### Work required
Format all of the data below as a Markdown table with the columns Row and Line. Number each nonblank line in order and put its text in the Line column, leaving out blank lines.

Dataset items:
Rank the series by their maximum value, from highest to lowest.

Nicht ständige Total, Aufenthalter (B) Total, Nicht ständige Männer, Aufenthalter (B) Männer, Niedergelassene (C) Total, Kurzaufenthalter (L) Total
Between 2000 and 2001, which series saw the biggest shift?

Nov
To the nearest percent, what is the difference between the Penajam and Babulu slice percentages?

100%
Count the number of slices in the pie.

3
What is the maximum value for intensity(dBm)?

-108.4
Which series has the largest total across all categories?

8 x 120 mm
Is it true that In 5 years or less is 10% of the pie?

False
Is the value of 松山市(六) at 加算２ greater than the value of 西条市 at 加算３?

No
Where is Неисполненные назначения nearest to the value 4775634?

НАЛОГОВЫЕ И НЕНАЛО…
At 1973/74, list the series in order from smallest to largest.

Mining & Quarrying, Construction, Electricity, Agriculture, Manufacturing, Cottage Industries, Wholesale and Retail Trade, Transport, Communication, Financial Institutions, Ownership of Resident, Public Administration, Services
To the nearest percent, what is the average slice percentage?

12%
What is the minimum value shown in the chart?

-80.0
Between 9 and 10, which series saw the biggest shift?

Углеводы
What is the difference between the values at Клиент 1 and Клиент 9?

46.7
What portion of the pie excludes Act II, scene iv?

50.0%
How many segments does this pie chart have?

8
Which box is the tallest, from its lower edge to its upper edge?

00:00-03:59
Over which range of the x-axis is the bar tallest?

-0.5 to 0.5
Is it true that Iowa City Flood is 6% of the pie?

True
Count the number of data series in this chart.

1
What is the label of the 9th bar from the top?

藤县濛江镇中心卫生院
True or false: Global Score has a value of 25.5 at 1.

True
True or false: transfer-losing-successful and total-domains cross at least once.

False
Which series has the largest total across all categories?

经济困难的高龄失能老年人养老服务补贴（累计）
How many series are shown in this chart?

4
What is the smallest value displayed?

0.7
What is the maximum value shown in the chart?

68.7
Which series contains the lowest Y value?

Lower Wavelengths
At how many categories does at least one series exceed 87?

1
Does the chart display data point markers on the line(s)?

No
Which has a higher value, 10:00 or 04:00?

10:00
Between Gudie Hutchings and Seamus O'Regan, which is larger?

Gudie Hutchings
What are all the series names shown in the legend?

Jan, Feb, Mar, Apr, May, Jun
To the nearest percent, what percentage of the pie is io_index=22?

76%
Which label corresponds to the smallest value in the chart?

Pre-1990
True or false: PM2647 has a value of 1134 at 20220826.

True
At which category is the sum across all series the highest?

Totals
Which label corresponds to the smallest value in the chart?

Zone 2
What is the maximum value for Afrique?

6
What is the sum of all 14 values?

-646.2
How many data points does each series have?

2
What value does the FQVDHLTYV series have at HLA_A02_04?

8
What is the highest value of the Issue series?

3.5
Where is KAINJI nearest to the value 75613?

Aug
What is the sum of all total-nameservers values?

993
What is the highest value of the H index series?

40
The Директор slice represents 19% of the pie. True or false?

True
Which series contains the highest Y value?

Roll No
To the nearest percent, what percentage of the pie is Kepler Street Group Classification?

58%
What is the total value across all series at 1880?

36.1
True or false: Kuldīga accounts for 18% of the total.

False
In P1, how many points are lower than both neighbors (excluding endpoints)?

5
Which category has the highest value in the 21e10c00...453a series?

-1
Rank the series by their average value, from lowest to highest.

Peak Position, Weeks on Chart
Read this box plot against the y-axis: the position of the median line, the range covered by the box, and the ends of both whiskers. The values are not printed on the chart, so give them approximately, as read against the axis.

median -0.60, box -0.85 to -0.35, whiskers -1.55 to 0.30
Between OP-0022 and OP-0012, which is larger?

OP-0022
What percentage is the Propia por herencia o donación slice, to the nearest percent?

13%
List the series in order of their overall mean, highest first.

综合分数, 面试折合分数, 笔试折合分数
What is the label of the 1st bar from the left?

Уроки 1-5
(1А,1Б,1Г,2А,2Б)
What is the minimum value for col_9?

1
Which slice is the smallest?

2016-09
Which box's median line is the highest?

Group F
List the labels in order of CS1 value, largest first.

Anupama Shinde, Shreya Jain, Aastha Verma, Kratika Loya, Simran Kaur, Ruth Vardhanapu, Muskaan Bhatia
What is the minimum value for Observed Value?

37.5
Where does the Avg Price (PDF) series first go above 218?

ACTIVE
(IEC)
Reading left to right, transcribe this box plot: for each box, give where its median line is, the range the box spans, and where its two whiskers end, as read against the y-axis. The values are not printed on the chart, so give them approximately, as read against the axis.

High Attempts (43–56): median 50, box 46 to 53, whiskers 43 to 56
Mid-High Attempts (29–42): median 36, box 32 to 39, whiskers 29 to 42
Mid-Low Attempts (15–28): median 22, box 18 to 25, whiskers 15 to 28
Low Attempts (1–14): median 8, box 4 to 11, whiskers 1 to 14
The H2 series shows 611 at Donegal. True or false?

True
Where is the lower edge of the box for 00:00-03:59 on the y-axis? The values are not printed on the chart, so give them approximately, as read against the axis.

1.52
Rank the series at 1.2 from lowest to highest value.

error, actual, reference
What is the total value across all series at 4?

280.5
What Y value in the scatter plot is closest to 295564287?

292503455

### Task answer
| Row | Line |
|---|---|
| 1 | Rank the series by their maximum value, from highest to lowest. |
| 2 | Nicht ständige Total, Aufenthalter (B) Total, Nicht ständige Männer, Aufenthalter (B) Männer, Niedergelassene (C) Total, Kurzaufenthalter (L) Total |
| 3 | Between 2000 and 2001, which series saw the biggest shift? |
| 4 | Nov |
| 5 | To the nearest percent, what is the difference between the Penajam and Babulu slice percentages? |
| 6 | 100% |
| 7 | Count the number of slices in the pie. |
| 8 | 3 |
| 9 | What is the maximum value for intensity(dBm)? |
| 10 | -108.4 |
| 11 | Which series has the largest total across all categories? |
| 12 | 8 x 120 mm |
| 13 | Is it true that In 5 years or less is 10% of the pie? |
| 14 | False |
| 15 | Is the value of 松山市(六) at 加算２ greater than the value of 西条市 at 加算３? |
| 16 | No |
| 17 | Where is Неисполненные назначения nearest to the value 4775634? |
| 18 | НАЛОГОВЫЕ И НЕНАЛО… |
| 19 | At 1973/74, list the series in order from smallest to largest. |
| 20 | Mining & Quarrying, Construction, Electricity, Agriculture, Manufacturing, Cottage Industries, Wholesale and Retail Trade, Transport, Communication, Financial Institutions, Ownership of Resident, Public Administration, Services |
| 21 | To the nearest percent, what is the average slice percentage? |
| 22 | 12% |
| 23 | What is the minimum value shown in the chart? |
| 24 | -80.0 |
| 25 | Between 9 and 10, which series saw the biggest shift? |
| 26 | Углеводы |
| 27 | What is the difference between the values at Клиент 1 and Клиент 9? |
| 28 | 46.7 |
| 29 | What portion of the pie excludes Act II, scene iv? |
| 30 | 50.0% |
| 31 | How many segments does this pie chart have? |
| 32 | 8 |
| 33 | Which box is the tallest, from its lower edge to its upper edge? |
| 34 | 00:00-03:59 |
| 35 | Over which range of the x-axis is the bar tallest? |
| 36 | -0.5 to 0.5 |
| 37 | Is it true that Iowa City Flood is 6% of the pie? |
| 38 | True |
| 39 | Count the number of data series in this chart. |
| 40 | 1 |
| 41 | What is the label of the 9th bar from the top? |
| 42 | 藤县濛江镇中心卫生院 |
| 43 | True or false: Global Score has a value of 25.5 at 1. |
| 44 | True |
| 45 | True or false: transfer-losing-successful and total-domains cross at least once. |
| 46 | False |
| 47 | Which series has the largest total across all categories? |
| 48 | 经济困难的高龄失能老年人养老服务补贴（累计） |
| 49 | How many series are shown in this chart? |
| 50 | 4 |
| 51 | What is the smallest value displayed? |
| 52 | 0.7 |
| 53 | What is the maximum value shown in the chart? |
| 54 | 68.7 |
| 55 | Which series contains the lowest Y value? |
| 56 | Lower Wavelengths |
| 57 | At how many categories does at least one series exceed 87? |
| 58 | 1 |
| 59 | Does the chart display data point markers on the line(s)? |
| 60 | No |
| 61 | Which has a higher value, 10:00 or 04:00? |
| 62 | 10:00 |
| 63 | Between Gudie Hutchings and Seamus O'Regan, which is larger? |
| 64 | Gudie Hutchings |
| 65 | What are all the series names shown in the legend? |
| 66 | Jan, Feb, Mar, Apr, May, Jun |
| 67 | To the nearest percent, what percentage of the pie is io_index=22? |
| 68 | 76% |
| 69 | Which label corresponds to the smallest value in the chart? |
| 70 | Pre-1990 |
| 71 | True or false: PM2647 has a value of 1134 at 20220826. |
| 72 | True |
| 73 | At which category is the sum across all series the highest? |
| 74 | Totals |
| 75 | Which label corresponds to the smallest value in the chart? |
| 76 | Zone 2 |
| 77 | What is the maximum value for Afrique? |
| 78 | 6 |
| 79 | What is the sum of all 14 values? |
| 80 | -646.2 |
| 81 | How many data points does each series have? |
| 82 | 2 |
| 83 | What value does the FQVDHLTYV series have at HLA_A02_04? |
| 84 | 8 |
| 85 | What is the highest value of the Issue series? |
| 86 | 3.5 |
| 87 | Where is KAINJI nearest to the value 75613? |
| 88 | Aug |
| 89 | What is the sum of all total-nameservers values? |
| 90 | 993 |
| 91 | What is the highest value of the H index series? |
| 92 | 40 |
| 93 | The Директор slice represents 19% of the pie. True or false? |
| 94 | True |
| 95 | Which series contains the highest Y value? |
| 96 | Roll No |
| 97 | To the nearest percent, what percentage of the pie is Kepler Street Group Classification? |
| 98 | 58% |
| 99 | What is the total value across all series at 1880? |
| 100 | 36.1 |
| 101 | True or false: Kuldīga accounts for 18% of the total. |
| 102 | False |
| 103 | In P1, how many points are lower than both neighbors (excluding endpoints)? |
| 104 | 5 |
| 105 | Which category has the highest value in the 21e10c00...453a series? |
| 106 | -1 |
| 107 | Rank the series by their average value, from lowest to highest. |
| 108 | Peak Position, Weeks on Chart |
| 109 | Read this box plot against the y-axis: the position of the median line, the range covered by the box, and the ends of both whiskers. The values are not printed on the chart, so give them approximately, as read against the axis. |
| 110 | median -0.60, box -0.85 to -0.35, whiskers -1.55 to 0.30 |
| 111 | Between OP-0022 and OP-0012, which is larger? |
| 112 | OP-0022 |
| 113 | What percentage is the Propia por herencia o donación slice, to the nearest percent? |
| 114 | 13% |
| 115 | List the series in order of their overall mean, highest first. |
| 116 | 综合分数, 面试折合分数, 笔试折合分数 |
| 117 | What is the label of the 1st bar from the left? |
| 118 | Уроки 1-5 |
| 119 | (1А,1Б,1Г,2А,2Б) |
| 120 | What is the minimum value for col_9? |
| 121 | 1 |
| 122 | Which slice is the smallest? |
| 123 | 2016-09 |
| 124 | Which box's median line is the highest? |
| 125 | Group F |
| 126 | List the labels in order of CS1 value, largest first. |
| 127 | Anupama Shinde, Shreya Jain, Aastha Verma, Kratika Loya, Simran Kaur, Ruth Vardhanapu, Muskaan Bhatia |
| 128 | What is the minimum value for Observed Value? |
| 129 | 37.5 |
| 130 | Where does the Avg Price (PDF) series first go above 218? |
| 131 | ACTIVE |
| 132 | (IEC) |
| 133 | Reading left to right, transcribe this box plot: for each box, give where its median line is, the range the box spans, and where its two whiskers end, as read against the y-axis. The values are not printed on the chart, so give them approximately, as read against the axis. |
| 134 | High Attempts (43–56): median 50, box 46 to 53, whiskers 43 to 56 |
| 135 | Mid-High Attempts (29–42): median 36, box 32 to 39, whiskers 29 to 42 |
| 136 | Mid-Low Attempts (15–28): median 22, box 18 to 25, whiskers 15 to 28 |
| 137 | Low Attempts (1–14): median 8, box 4 to 11, whiskers 1 to 14 |
| 138 | The H2 series shows 611 at Donegal. True or false? |
| 139 | True |
| 140 | Where is the lower edge of the box for 00:00-03:59 on the y-axis? The values are not printed on the chart, so give them approximately, as read against the axis. |
| 141 | 1.52 |
| 142 | Rank the series at 1.2 from lowest to highest value. |
| 143 | error, actual, reference |
| 144 | What is the total value across all series at 4? |
| 145 | 280.5 |
| 146 | What Y value in the scatter plot is closest to 295564287? |
| 147 | 292503455 |